Charles Ellicott Commentary Jeremiah 2:25

Charles Ellicott Commentary

Jeremiah 2:25

1819–1905
Anglican
Charles Ellicott
Charles Ellicott

Charles Ellicott Commentary

Jeremiah 2:25

1819–1905
Anglican
SCRIPTURE

"Withhold thy foot from being unshod, and thy throat from thirst: but thou saidst, It is in vain; no, for I have loved strangers, and after them will I go." — Jeremiah 2:25 (ASV)

Withhold your foot. — From the brute types of passion, the prophet passes to the human. Here he has Hosea as giving a prototype (Hosea 2:5, 7), perhaps also Isaiah (Isaiah 23:15–16). The picture may well have been drawn from life, but the one sketched in Proverbs 7:10-23 may well have supplied the outline.

Jehovah, as her true husband, bids the apostate wife to refrain out of shame from acting as the harlot—rushing barefoot into the streets, panting, as with a thirst that craves to be quenched, for the gratification of her desires. The “unshod” may possibly refer to one feature of the worship of Baal or Ashtaroth: men and women taking off their shoes when they entered into their temples, as being holy ground (Exodus 3:5), and joining in orgiastic dances.

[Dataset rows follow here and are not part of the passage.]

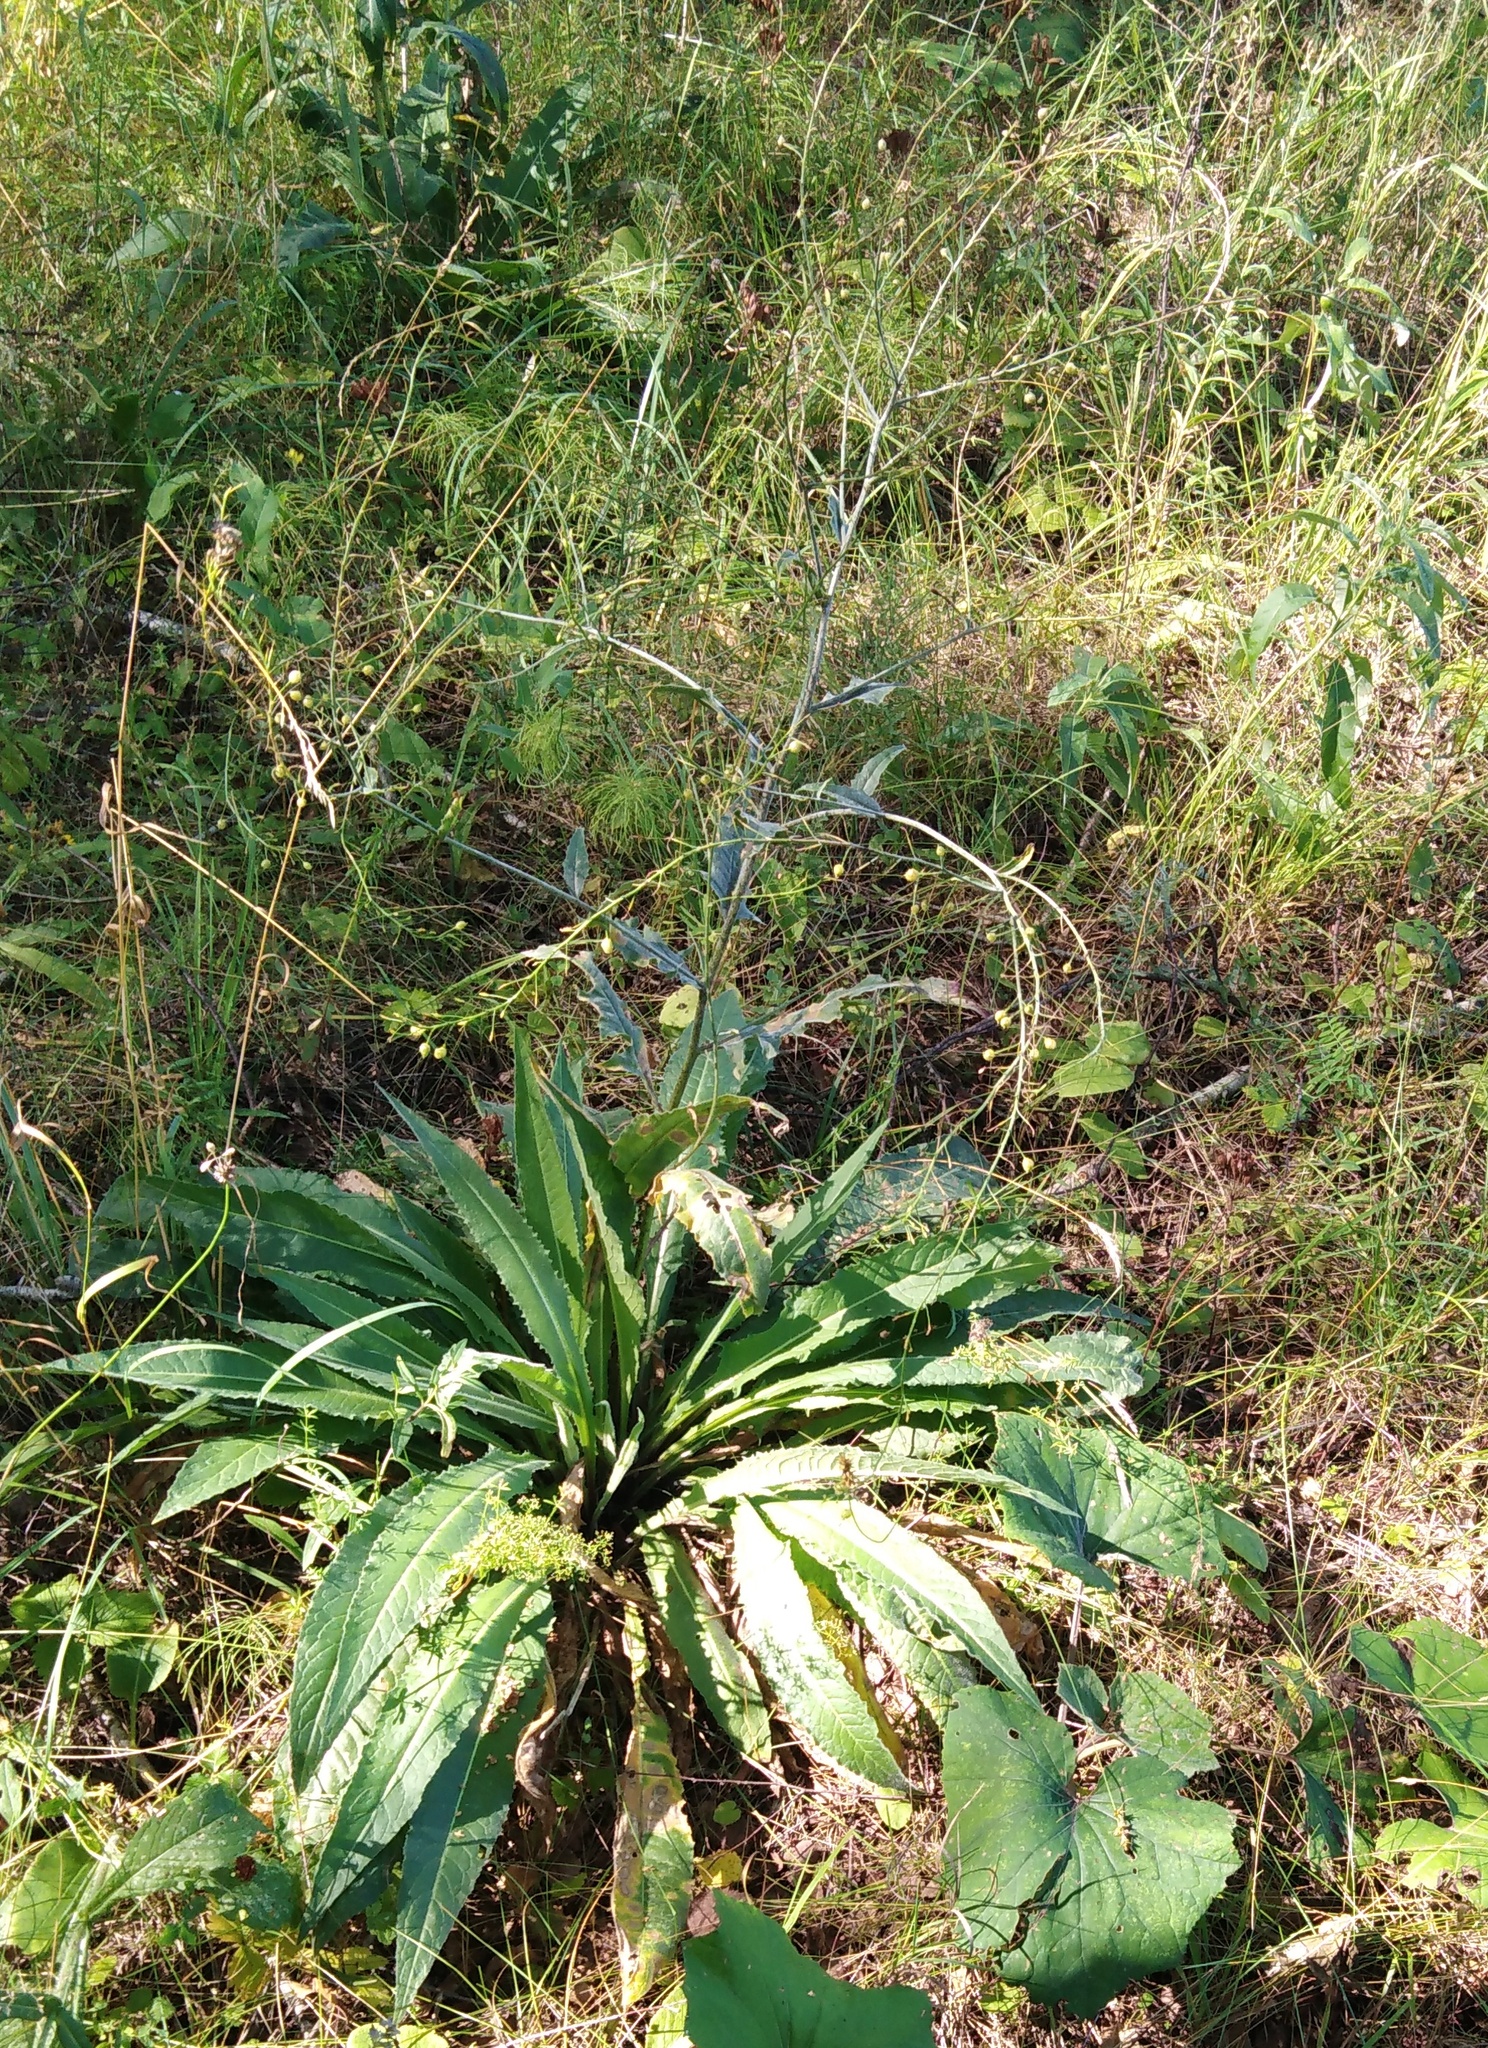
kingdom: Plantae
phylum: Tracheophyta
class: Magnoliopsida
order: Brassicales
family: Brassicaceae
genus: Bunias
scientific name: Bunias orientalis
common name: Warty-cabbage
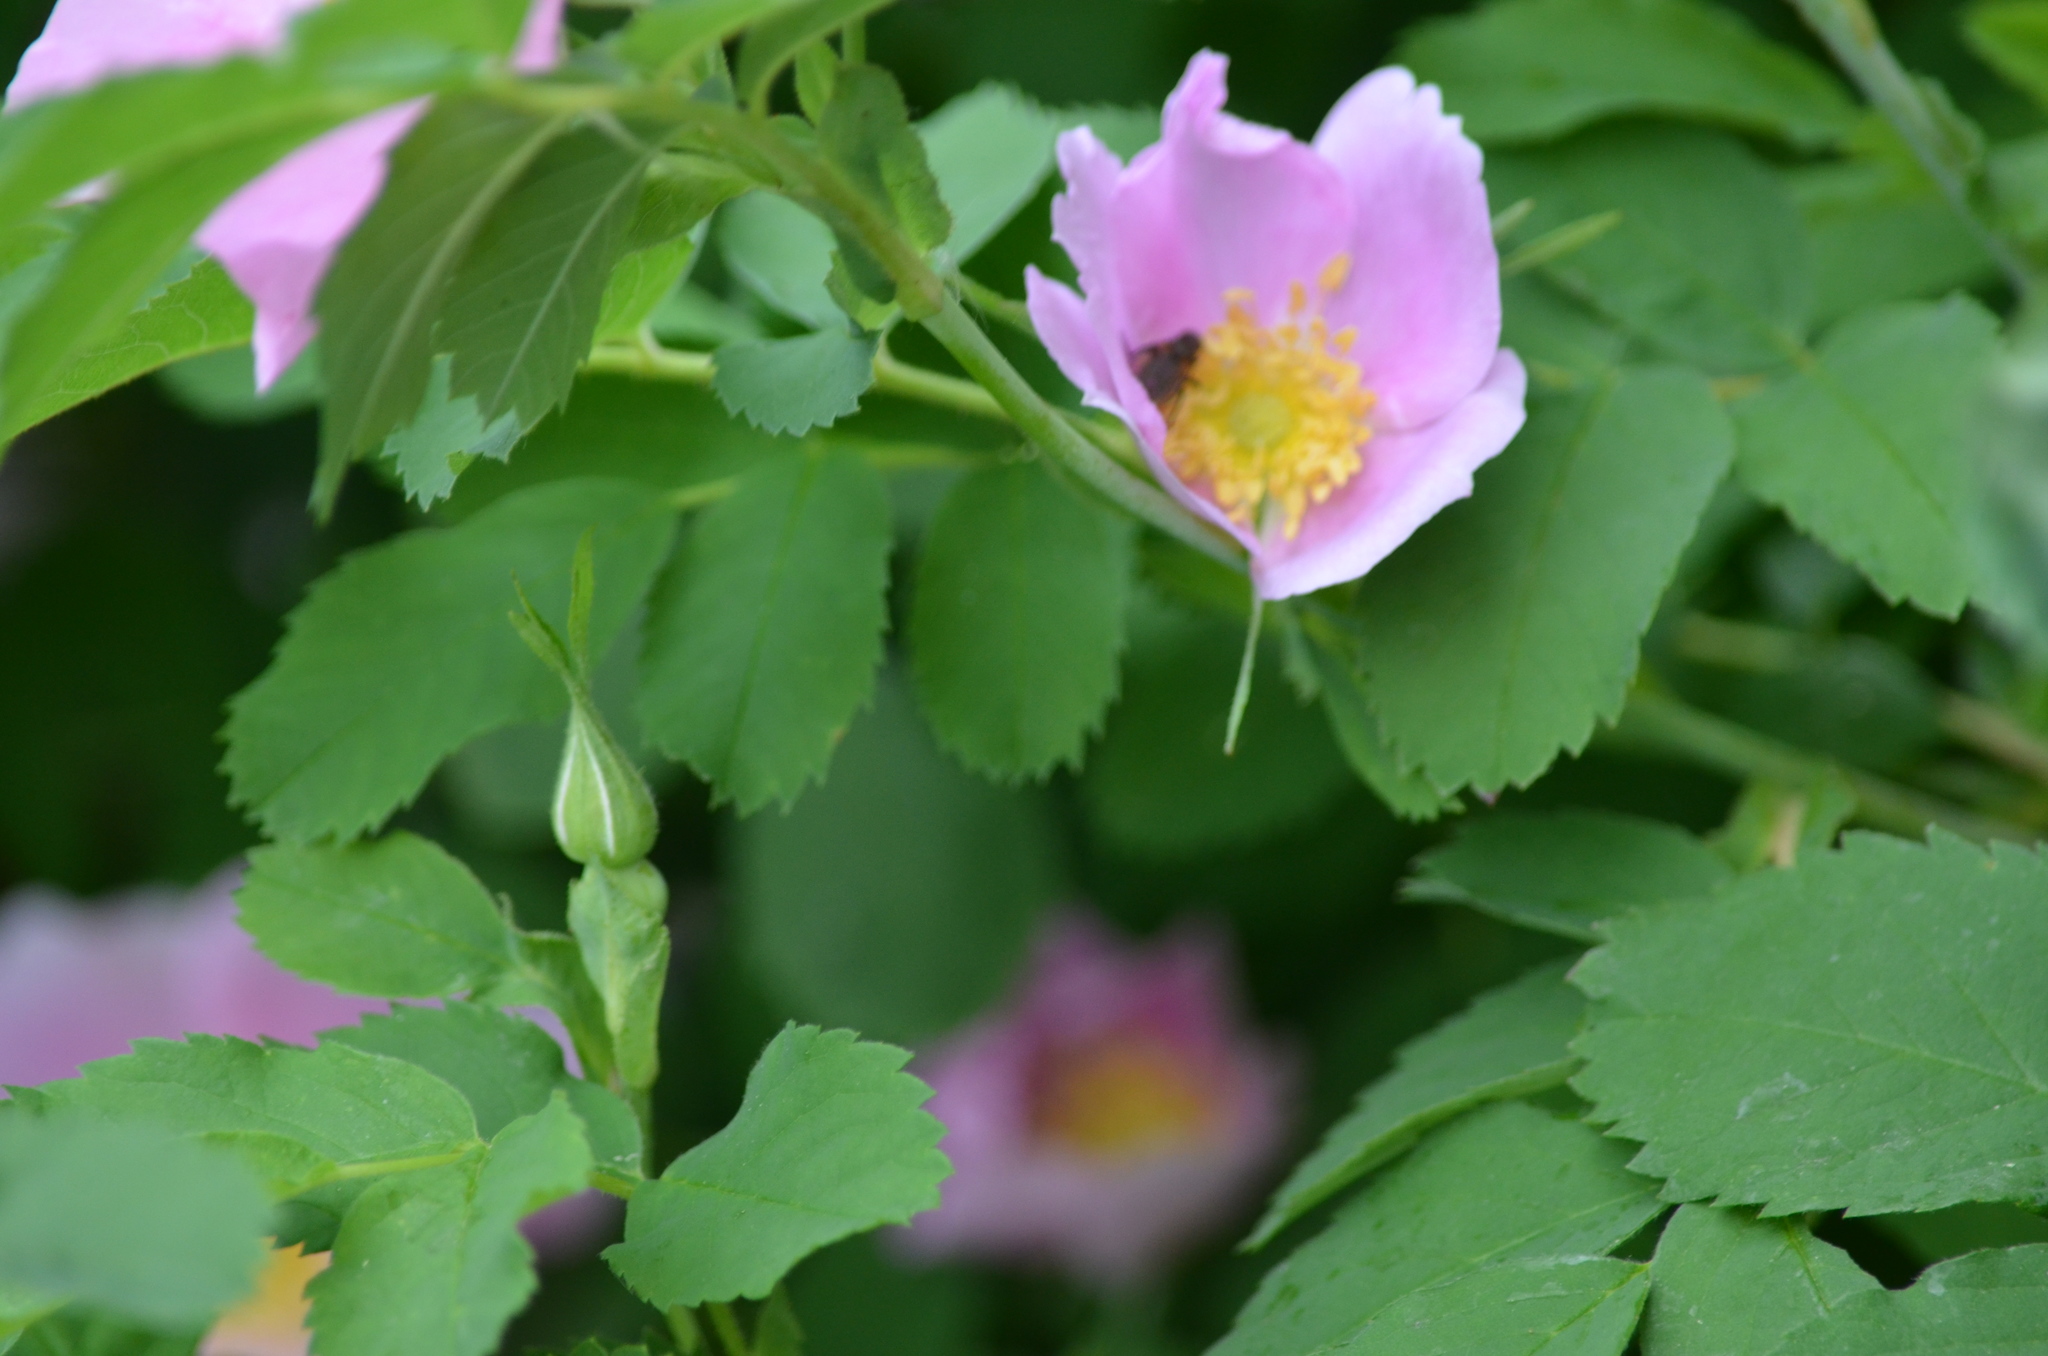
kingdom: Plantae
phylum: Tracheophyta
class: Magnoliopsida
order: Rosales
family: Rosaceae
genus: Rosa
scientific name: Rosa woodsii
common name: Woods's rose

You said, There is no hope: no. — Here we also find a parallel to the thought and language of Hosea. There, the one effectual remedy for the evil into which the apostate wife had fallen was to speak to her heart and to open the door of hope (Hosea 2:14–15). Now the malignity of the evil is shown by the loss of all hope of recovery in returning to Jehovah:—

“Small sins the heart first desecrate,
At last despair persuades to great.”

Like Gomer, she will go after her “lovers,” though they are “strangers,” as if they were her only protectors. It would seem from the recurrence of the phrase in Jeremiah 18:12 that it was the formula of a despairing fatalism, like the proverb of the fathers eating sour grapes (Jeremiah 31:29–30; Ezekiel 18:2).